For me, it was the road less traveled.  I chose change, to push myself, find my fire.  In part because I knew Polar would never forgive me for giving up, since he did so much more with so much less.  But mostly because I knew if I didn't take a risk to change my life, then his lessons would be for naught, and it would be as if he never existed-and what a loss that would be.  Let's face it-I was on a path with an early death.

So I sit here today, 160 pounds.  Shattering my goal of 161 by a whole pound.
When I think I still have a fat body in this pic from last weekend, I look at it in reference to my hand size...
Sure I would like to lose 15 more, if that is even possible with my body type.  

But I am going to Turks and Caicos in two weeks with my wonderful husband, and for the first time, I am enthusiastic about sitting on the beach in a bathing suit.
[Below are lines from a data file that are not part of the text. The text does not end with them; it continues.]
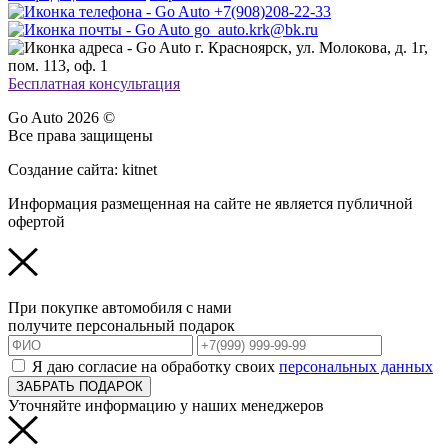
+7(908)208-22-33
go_auto.krk@bk.ru
г. Красноярск, ул. Молокова, д. 1г,
пом. 113, оф. 1
Бесплатная консультация
Go Auto 2026 ©
Все права защищены
Создание сайта: kitnet
Информация размещенная на сайте не является публичной
офертой
При покупке автомобиля с нами
получите персональный подарок
Я даю согласие на обработку своих
персональных данных
ЗАБРАТЬ ПОДАРОК
Уточняйте информацию у наших менеджеров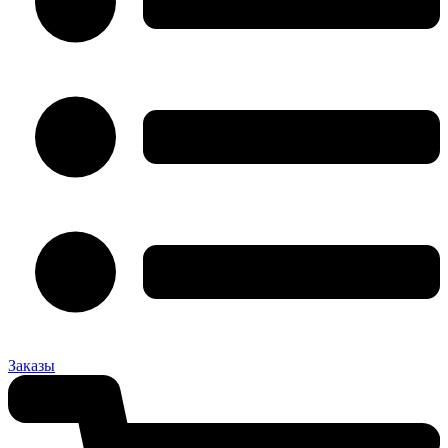
Заказы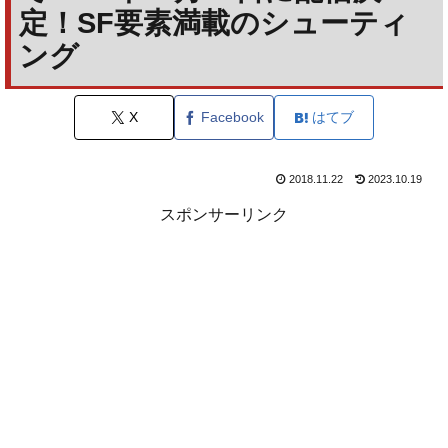
定！SF要素満載のシューティ
ング
X
Facebook
はてブ
2018.11.22
2023.10.19
スポンサーリンク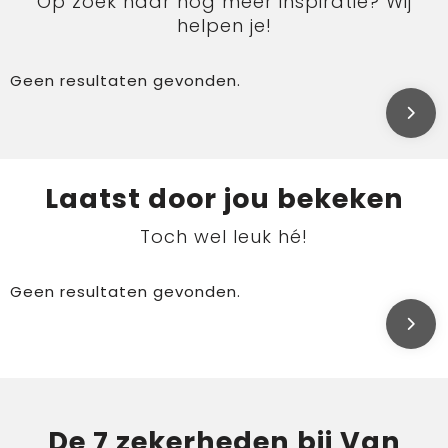
Op zoek naar nog meer inspiratie? Wij
helpen je!
Geen resultaten gevonden.
Laatst door jou bekeken
Toch wel leuk hé!
Geen resultaten gevonden.
De 7 zekerheden bij Van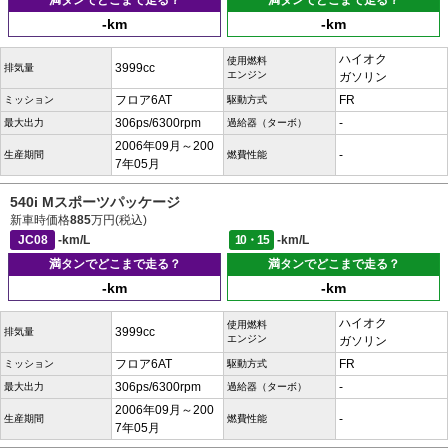
満タンでどこまで走る？
満タンでどこまで走る？
-km
-km
ハイオク
使用燃料
3999cc
排気量
エンジン
ガソリン
フロア6AT
FR
ミッション
駆動方式
306ps/6300rpm
-
最大出力
過給器（ターボ）
2006年09月～200
-
生産期間
燃費性能
7年05月
540i Mスポーツパッケージ
新車時価格
885
万円(税込)
JC08
-km/L
10・15
-km/L
満タンでどこまで走る？
満タンでどこまで走る？
-km
-km
ハイオク
使用燃料
3999cc
排気量
エンジン
ガソリン
フロア6AT
FR
ミッション
駆動方式
306ps/6300rpm
-
最大出力
過給器（ターボ）
2006年09月～200
-
生産期間
燃費性能
7年05月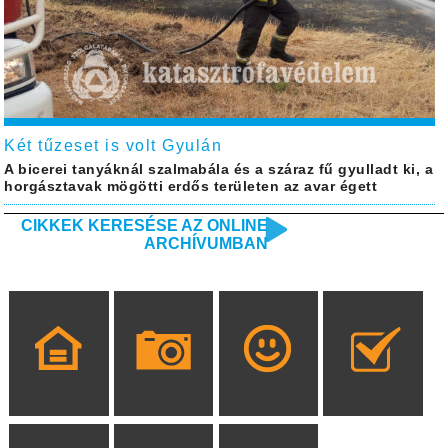
Két tűzeset is volt Gyulán
A bicerei tanyáknál szalmabála és a száraz fű gyulladt ki, a
horgásztavak mögötti erdős területen az avar égett
CIKKEK KERESÉSE AZ ONLINE
ARCHÍVUMBAN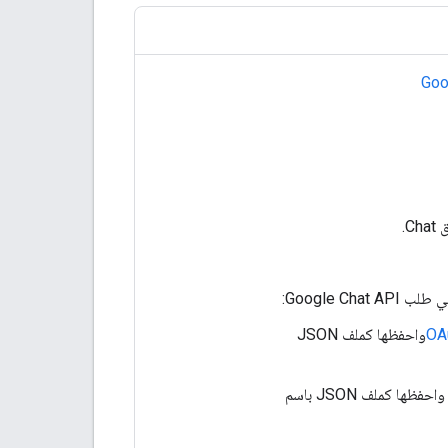
Goo
.
Google C:
واحفظها كملف JSON
احفظها كملف JSON باسم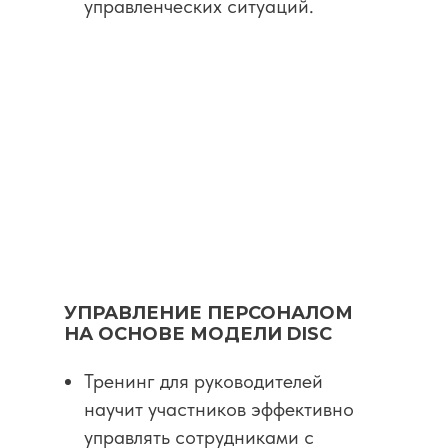
управленческих ситуаций.
УПРАВЛЕНИЕ ПЕРСОНАЛОМ
НА ОСНОВЕ МОДЕЛИ DISC
Тренинг для руководителей
научит участников эффективно
управлять сотрудниками с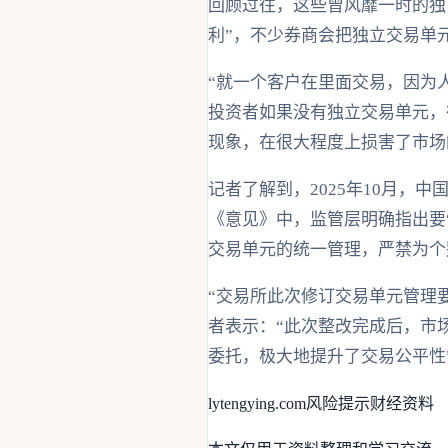
回顾过往，这些曾风靡一时的独
利”，不少券商会把独立交易单
“就一个客户在里面交易，因为
投资者如果没有独立交易单元，很
现象，在很大程度上损害了市场
记者了解到，2025年10月
《意见》中，监管层明确指出要
交易单元的统一管理，严禁为个
“交易所此次修订交易单元管理
者表示：“此次整改完成后，市
委托，极大地提升了交易公平性
lytengying.com
风险提示
财经资料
Now I can cross my legs without having to squeeze them to stay that way, I have no cankles, and I don't feel like my arms are stuffed sausage casings...and apparently I have collarbones and shoulder blades.  I walk down a hallway and look passersby in the EYE.  Who knew?!


I still see a fat girl in the mirror, and that may take years to reverse, but I am starting to believe the compliments.  Or at least I am not immediately refuting them...


But for once, I am happy and hope actually seems possible...And I know Polar is proud of me.
Three weeks ago in San Antonio
Thank you to everyone who has been with me on this journey.  I love you guys.